▶ _Provided entries_
◇ ◇ ◇
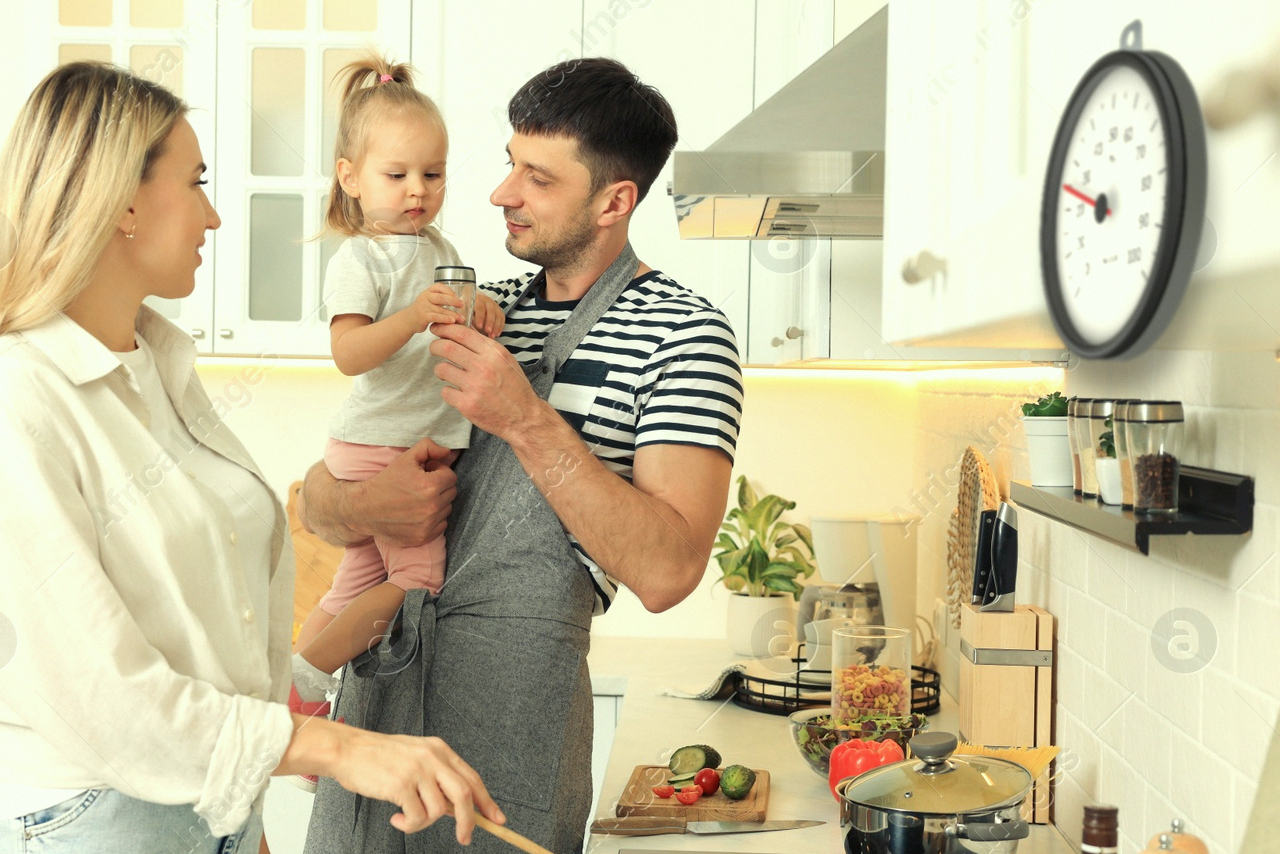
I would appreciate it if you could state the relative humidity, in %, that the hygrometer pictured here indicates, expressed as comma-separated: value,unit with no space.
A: 25,%
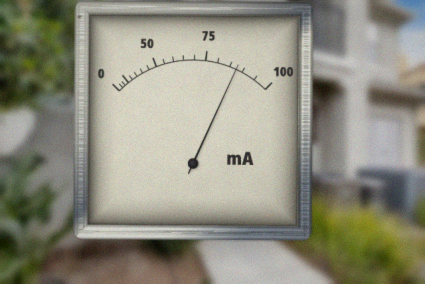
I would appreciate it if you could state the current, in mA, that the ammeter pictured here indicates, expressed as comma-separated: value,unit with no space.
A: 87.5,mA
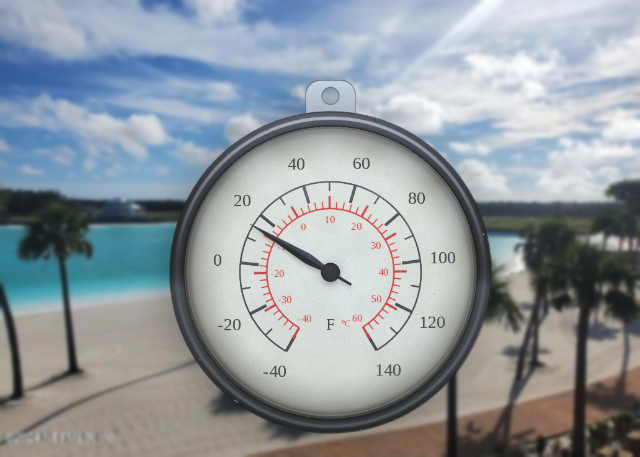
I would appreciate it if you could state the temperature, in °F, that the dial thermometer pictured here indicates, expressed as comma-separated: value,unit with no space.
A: 15,°F
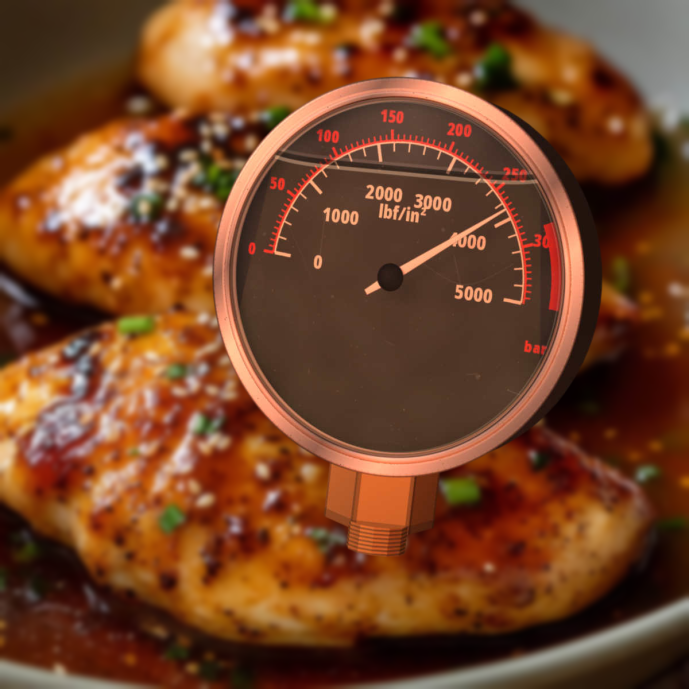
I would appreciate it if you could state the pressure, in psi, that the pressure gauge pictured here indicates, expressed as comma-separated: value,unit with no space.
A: 3900,psi
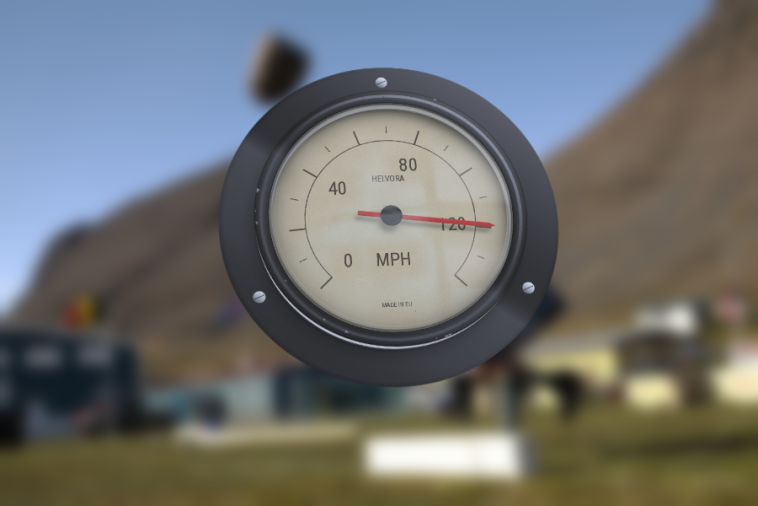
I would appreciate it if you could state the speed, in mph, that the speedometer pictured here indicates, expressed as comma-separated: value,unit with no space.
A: 120,mph
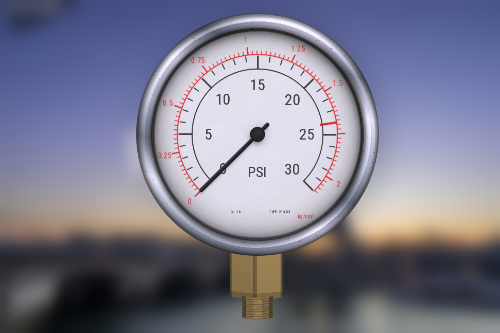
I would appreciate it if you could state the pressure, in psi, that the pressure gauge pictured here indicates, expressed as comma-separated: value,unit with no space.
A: 0,psi
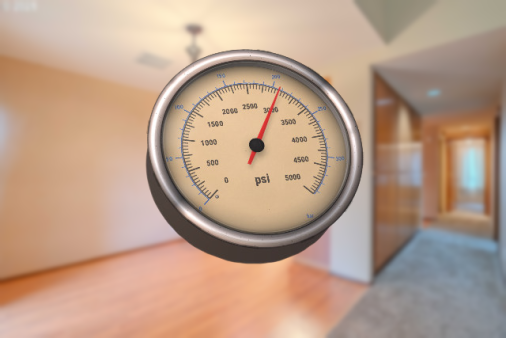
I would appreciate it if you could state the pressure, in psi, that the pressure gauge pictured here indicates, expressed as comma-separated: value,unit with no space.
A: 3000,psi
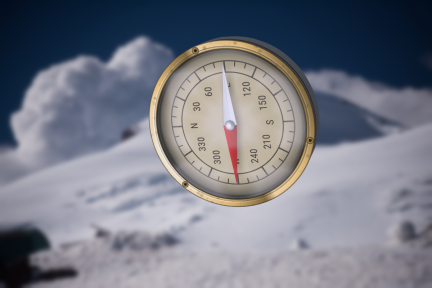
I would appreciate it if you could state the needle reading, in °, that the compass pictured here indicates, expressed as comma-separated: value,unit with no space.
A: 270,°
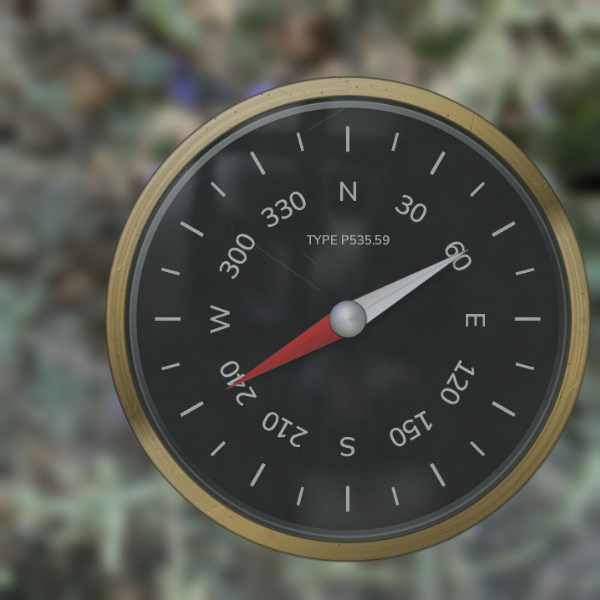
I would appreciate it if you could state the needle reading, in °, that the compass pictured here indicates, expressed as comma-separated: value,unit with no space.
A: 240,°
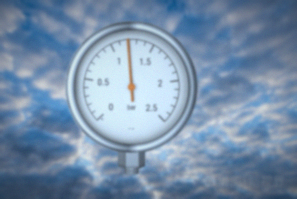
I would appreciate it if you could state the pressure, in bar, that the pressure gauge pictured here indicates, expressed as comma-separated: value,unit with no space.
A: 1.2,bar
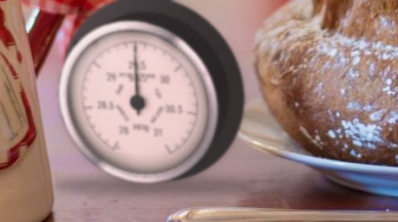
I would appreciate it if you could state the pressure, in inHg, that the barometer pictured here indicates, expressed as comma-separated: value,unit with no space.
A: 29.5,inHg
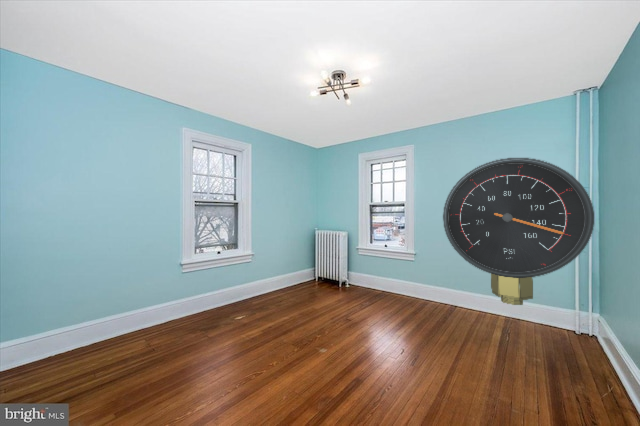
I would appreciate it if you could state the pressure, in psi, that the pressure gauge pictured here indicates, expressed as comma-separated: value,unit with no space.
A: 145,psi
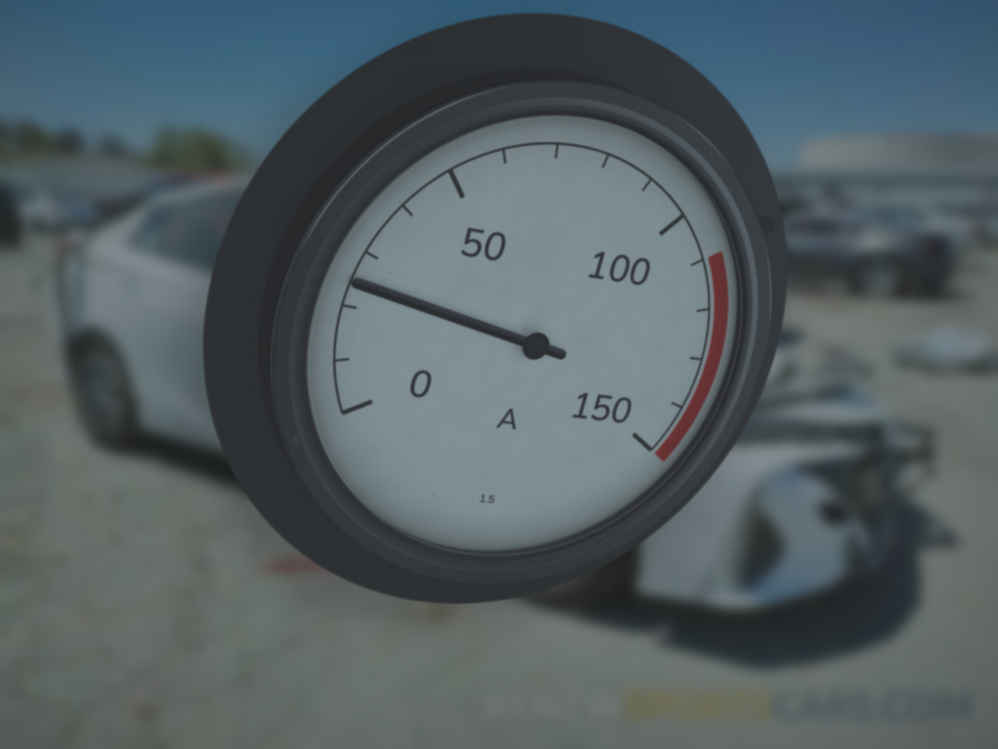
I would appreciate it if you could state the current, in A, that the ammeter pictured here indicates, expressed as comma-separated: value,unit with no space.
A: 25,A
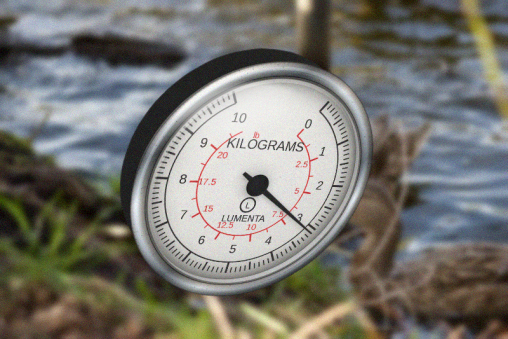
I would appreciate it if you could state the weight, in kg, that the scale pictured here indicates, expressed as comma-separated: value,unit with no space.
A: 3.1,kg
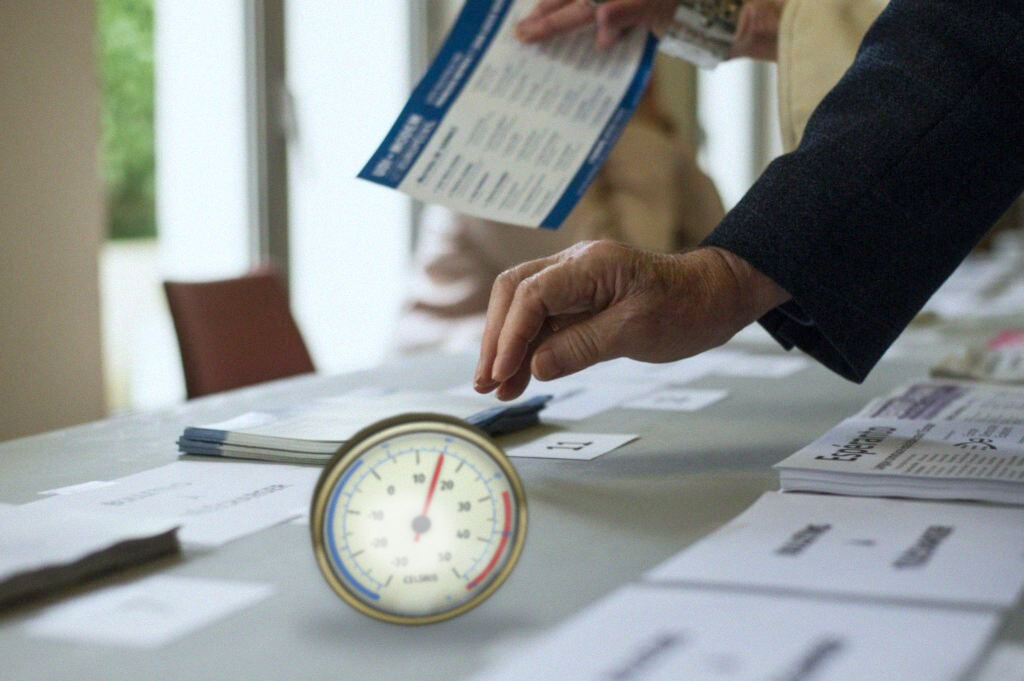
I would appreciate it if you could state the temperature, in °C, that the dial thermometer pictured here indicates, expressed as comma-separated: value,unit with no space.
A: 15,°C
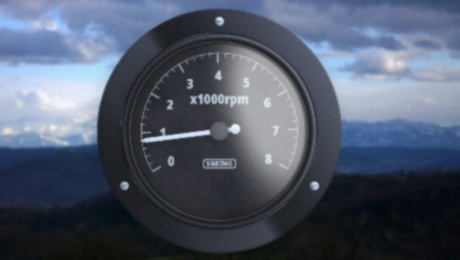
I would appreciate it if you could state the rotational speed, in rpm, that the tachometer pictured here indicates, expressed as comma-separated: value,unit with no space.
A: 800,rpm
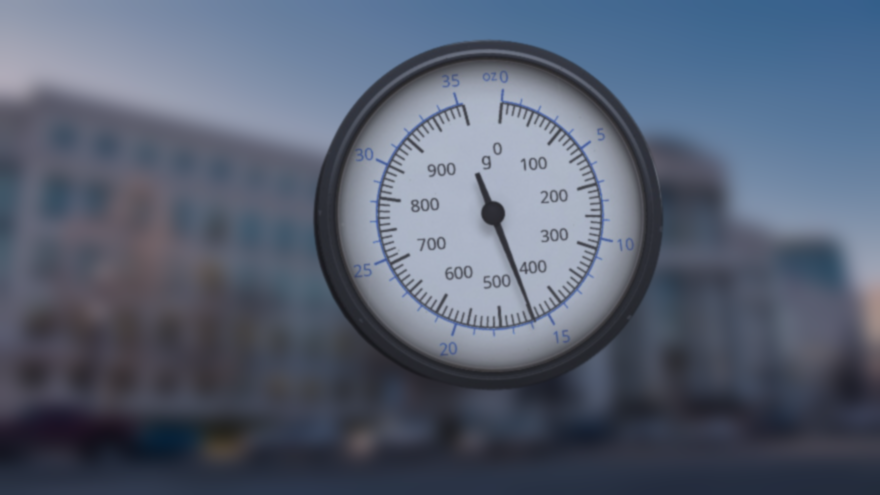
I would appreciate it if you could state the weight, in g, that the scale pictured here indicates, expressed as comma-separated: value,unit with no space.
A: 450,g
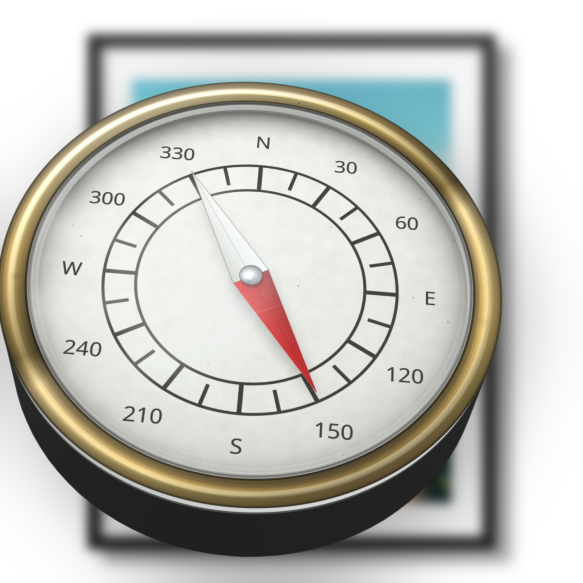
◇ ◇ ◇
▶ _Directive_
List every line above that contains the word "scale", copying each one in full. Match the case exactly.

▶ _Response box_
I would appreciate it if you could state the weight, in kg, that the scale pictured here indicates, expressed as comma-separated: value,unit with no space.
I would appreciate it if you could state the weight, in g, that the scale pictured here indicates, expressed as comma-separated: value,unit with no space.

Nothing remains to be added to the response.